How to handle Encryption Keys
Applying encryption to secure data is a strong way to protect it. However, without strong key management, the control can be ineffective.
The concept of key management covers the secure storage, generation, rotation and deletion of the encryption keys. Key management can be a local activity relating to the specific database that has been encrypted. It can also be centrally managed where encryption has been adopted enterprise-wide across a variety of platforms, data sets, devices. In such circumstances, the key security and management are normally performed by a Hardware Security Module (HSM).
Cloud adoption is also a driver for centralised key management. This allows the separation of duty, splitting the key from the data. There are many compliance requirements for such good practice, and cloud adoption/migration can bring this issue to the forefront.
Data at Rest Encryption
What is Data at Rest Encryption
Data at rest encryption is a term used for the application of encryption technology to data that sits within databases, file systems and other storage devices.
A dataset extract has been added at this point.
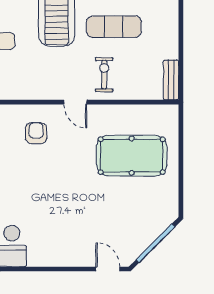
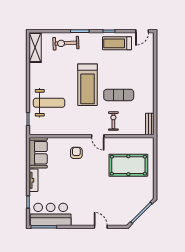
door: (108, 269) -> (101, 227), moved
It specifically does not deal with data in transit.
How to use Data at Rest Encryption
Transparent Data Encryption (TDE) is one of the most common methods of data at rest encryption. It is used on databases where it encrypts at the structural level of the database. TDE uses a database encryption key to perform the encryption/decryption process. This key is stored in the database boot record. The management and security of multiple keys from multiple databases can prove troublesome. It is also good security practice to separate the key from the data. As such, enterprises often adopt centralised management of TDE, including key management and security.